So I have a dataset with a categorical column rather skewed. Lets imagine something like this:
Type - AmountObservations
C1 - 10000
C2 - 9500
C3 - 8000
C4 - 2000
C5 - 500
C6 - 500
C7 - 10
C8 - 10
C9 - 9
C10 - 9
C11 - 9
C12 - 9
...
C299 - 1
C300 - 1
For this particular variable observations can have 300 possible values (from C1 to C300). But most of the observations are of type C1, C2 and C3.
To simplify the number of splits in a node, in a decision tree, I was planning to group the possible values into bins.
I know the binning process is some kind of compression, so it imply information loss. The less amount of bins, the bigger the loss of information.

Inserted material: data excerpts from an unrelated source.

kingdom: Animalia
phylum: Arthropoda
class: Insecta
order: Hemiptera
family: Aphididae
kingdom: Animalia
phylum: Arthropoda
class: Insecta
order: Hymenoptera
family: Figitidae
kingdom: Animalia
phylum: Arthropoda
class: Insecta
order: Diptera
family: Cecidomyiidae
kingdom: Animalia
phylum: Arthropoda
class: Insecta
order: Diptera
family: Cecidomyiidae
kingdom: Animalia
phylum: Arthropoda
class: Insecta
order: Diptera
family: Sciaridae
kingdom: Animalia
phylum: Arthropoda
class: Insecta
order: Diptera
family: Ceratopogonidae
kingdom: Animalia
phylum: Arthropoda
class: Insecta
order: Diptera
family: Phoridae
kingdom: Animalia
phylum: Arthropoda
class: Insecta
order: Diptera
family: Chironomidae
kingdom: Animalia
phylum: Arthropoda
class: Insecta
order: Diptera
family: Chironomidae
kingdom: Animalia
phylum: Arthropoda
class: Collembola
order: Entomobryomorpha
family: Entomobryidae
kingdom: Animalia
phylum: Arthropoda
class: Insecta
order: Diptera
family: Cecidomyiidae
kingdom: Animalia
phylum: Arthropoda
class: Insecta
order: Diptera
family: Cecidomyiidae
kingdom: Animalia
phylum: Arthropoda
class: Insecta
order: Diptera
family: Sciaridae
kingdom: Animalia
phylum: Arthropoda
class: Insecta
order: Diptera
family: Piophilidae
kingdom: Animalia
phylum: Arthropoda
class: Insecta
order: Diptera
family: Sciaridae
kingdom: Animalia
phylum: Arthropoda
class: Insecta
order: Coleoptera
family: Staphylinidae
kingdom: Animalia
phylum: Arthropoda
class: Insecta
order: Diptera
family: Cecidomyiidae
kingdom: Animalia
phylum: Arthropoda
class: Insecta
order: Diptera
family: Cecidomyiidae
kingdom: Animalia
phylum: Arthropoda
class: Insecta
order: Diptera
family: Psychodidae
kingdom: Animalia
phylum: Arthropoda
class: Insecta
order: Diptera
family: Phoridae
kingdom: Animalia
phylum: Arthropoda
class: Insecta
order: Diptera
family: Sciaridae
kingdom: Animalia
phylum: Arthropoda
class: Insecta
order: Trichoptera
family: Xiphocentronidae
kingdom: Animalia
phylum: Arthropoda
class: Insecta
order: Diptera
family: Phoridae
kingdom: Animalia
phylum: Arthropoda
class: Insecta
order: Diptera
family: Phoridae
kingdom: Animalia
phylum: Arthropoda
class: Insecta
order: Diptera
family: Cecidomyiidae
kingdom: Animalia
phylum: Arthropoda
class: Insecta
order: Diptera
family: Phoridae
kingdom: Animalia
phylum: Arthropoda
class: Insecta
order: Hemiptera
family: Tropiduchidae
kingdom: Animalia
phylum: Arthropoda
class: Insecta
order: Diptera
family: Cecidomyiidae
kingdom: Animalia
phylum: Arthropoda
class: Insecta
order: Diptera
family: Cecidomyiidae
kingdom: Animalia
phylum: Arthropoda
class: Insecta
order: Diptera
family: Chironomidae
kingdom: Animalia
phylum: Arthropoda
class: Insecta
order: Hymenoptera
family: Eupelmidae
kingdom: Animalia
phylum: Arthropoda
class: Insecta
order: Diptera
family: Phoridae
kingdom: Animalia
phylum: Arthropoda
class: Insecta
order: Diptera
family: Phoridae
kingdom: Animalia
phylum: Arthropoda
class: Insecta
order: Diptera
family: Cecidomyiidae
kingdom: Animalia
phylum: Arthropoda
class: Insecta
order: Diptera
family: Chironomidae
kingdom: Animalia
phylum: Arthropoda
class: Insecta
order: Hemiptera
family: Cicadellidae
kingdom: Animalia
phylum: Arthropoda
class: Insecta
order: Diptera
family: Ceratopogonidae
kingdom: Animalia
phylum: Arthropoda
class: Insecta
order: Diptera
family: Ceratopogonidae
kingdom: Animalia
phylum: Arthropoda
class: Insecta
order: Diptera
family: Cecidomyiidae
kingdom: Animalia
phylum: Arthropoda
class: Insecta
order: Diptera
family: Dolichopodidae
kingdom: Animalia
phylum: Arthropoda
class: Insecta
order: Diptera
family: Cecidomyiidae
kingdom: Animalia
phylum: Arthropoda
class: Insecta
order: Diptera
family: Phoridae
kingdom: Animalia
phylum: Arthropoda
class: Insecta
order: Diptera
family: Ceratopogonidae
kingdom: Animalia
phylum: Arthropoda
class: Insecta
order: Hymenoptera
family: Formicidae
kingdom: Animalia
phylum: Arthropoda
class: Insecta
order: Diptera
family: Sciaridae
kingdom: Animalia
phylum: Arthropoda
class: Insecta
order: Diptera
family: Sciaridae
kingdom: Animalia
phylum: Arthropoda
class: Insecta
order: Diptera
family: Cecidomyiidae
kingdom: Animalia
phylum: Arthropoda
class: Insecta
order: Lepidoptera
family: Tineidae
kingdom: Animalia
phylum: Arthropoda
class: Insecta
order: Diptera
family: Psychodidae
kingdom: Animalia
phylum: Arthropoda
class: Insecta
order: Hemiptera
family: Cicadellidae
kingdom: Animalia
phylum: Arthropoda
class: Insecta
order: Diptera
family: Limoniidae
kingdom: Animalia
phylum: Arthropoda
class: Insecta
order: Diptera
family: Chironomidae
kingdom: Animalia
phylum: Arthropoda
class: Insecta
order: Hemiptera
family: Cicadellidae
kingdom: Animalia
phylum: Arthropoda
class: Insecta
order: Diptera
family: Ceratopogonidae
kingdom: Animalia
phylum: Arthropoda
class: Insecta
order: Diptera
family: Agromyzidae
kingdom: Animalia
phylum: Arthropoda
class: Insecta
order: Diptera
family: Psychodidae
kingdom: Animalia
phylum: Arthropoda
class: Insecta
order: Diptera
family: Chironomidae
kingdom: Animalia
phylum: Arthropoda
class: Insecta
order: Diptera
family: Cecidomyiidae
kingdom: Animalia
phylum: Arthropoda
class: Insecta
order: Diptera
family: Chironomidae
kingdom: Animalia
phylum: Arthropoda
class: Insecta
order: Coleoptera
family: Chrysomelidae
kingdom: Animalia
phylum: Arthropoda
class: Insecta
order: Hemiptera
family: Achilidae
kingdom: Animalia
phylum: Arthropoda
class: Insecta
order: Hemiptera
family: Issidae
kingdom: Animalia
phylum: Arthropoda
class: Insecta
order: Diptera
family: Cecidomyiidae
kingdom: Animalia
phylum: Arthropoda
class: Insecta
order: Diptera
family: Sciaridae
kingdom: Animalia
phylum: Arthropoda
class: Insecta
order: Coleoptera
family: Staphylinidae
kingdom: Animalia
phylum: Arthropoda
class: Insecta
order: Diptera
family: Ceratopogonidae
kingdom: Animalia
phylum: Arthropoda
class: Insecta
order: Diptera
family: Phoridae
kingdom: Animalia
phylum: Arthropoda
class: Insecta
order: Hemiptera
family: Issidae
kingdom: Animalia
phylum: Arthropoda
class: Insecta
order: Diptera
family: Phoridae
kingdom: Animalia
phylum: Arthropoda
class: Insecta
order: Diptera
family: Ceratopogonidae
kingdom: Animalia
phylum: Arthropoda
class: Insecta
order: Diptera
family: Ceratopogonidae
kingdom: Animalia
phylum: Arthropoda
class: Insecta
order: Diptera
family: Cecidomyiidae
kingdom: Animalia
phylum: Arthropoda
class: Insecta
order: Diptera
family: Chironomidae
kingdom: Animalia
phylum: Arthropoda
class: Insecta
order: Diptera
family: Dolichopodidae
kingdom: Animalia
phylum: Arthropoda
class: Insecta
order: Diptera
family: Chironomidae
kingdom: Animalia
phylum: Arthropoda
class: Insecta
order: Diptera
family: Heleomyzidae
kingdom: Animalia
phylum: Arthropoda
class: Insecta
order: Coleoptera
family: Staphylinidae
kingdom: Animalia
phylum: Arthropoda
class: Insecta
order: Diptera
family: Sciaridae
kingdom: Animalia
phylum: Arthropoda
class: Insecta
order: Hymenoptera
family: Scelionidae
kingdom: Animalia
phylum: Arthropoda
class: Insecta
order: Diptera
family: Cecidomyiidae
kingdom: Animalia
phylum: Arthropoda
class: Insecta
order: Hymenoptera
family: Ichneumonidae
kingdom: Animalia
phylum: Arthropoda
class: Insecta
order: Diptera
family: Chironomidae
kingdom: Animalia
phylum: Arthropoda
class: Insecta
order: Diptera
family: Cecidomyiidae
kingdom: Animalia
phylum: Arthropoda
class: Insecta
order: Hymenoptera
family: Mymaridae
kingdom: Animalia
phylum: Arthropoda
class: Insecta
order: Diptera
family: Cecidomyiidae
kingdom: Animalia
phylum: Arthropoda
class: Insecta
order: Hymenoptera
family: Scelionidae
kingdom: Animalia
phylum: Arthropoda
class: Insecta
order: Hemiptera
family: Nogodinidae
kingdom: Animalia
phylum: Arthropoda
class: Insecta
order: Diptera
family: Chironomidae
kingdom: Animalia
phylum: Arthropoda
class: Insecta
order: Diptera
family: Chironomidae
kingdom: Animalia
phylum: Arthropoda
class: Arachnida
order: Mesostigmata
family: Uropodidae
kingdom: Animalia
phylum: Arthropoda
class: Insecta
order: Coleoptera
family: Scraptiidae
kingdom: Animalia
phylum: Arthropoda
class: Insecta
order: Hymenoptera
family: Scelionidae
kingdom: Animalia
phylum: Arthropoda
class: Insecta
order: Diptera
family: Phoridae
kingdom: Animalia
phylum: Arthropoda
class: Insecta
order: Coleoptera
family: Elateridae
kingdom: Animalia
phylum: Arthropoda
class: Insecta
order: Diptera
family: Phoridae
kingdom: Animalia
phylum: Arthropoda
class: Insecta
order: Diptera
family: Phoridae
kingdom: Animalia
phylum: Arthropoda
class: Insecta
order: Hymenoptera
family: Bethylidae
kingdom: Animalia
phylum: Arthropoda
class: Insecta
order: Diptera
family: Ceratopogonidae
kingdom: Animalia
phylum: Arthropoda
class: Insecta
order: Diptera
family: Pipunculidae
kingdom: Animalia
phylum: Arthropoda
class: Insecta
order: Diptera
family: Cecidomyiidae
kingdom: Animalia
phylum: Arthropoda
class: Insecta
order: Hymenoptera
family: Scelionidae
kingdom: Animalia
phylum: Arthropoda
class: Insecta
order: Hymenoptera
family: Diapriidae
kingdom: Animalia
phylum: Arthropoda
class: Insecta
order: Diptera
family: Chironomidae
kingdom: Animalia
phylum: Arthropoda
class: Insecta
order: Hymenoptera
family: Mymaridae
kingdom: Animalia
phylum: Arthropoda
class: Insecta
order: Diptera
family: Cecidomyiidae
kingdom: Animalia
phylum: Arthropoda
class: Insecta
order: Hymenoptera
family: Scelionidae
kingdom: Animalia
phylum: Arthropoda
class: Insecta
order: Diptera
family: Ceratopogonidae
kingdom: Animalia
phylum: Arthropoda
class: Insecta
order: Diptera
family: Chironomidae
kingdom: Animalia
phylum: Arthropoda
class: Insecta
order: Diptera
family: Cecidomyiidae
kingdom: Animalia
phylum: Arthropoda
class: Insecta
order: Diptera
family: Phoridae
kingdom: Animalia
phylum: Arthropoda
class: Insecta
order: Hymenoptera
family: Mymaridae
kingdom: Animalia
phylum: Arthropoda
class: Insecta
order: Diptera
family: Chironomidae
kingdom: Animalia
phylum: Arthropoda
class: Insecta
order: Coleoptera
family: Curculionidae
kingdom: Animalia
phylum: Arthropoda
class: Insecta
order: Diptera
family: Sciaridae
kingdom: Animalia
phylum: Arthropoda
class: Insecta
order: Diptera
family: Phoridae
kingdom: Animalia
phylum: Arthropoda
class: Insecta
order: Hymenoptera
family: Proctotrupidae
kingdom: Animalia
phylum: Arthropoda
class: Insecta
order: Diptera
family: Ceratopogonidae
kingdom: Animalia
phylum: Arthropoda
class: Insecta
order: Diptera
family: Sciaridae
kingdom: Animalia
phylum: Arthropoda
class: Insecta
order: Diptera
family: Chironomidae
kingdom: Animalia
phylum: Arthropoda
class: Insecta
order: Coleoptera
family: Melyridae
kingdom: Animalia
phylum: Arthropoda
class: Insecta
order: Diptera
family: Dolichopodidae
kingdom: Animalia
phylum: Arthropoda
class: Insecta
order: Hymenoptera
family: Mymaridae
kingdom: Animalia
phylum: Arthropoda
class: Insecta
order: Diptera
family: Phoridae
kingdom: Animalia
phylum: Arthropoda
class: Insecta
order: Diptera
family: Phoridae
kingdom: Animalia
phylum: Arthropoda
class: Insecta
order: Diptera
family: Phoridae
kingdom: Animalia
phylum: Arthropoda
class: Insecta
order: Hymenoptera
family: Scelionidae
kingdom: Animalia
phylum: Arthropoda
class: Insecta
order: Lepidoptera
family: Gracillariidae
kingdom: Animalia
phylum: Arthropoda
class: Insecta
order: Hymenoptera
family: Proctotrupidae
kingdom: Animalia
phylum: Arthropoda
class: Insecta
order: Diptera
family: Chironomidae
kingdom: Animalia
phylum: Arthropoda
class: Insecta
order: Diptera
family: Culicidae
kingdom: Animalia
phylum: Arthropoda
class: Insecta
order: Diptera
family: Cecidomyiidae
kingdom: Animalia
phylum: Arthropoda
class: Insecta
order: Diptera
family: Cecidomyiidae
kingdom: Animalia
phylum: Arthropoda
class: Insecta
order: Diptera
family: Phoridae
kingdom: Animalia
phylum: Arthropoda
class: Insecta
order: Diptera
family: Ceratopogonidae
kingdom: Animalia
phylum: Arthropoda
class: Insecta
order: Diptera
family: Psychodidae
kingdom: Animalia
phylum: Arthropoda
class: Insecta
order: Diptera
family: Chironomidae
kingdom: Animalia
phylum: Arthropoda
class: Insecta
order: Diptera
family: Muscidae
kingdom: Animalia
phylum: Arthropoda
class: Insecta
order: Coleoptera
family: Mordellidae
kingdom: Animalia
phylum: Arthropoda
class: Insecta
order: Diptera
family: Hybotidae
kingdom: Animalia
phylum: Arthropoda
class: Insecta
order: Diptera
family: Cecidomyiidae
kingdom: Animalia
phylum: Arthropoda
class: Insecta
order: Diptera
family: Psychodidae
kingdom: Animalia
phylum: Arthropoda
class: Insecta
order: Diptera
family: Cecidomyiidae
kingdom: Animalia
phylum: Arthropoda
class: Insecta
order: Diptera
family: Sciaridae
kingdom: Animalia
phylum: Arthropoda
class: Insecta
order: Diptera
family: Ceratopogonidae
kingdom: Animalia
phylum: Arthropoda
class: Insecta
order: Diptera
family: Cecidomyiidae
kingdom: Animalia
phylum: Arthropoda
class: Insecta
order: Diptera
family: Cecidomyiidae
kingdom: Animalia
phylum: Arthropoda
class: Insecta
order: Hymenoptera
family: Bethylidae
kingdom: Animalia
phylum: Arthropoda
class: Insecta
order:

Initially I was planning to make 30 bins to group categories like:
C1-C30 -> bin1
C31-C60 -> bin2
...
C271-C300 ->bin30
But then I will have a really skewed dataset, where almost the 99% of the observations will be of type bin1
.
Another option would be to have:
C1 -> bin1
C2 -> bin2
C3 -> bin3
C4-C300 -> bin4
With this approach I will have a less skewed dataset, but I will move from 300 categories to 4. Which I believe may be a big loss of information.
What is the better approach? If there is another option I didn't come up with, please share.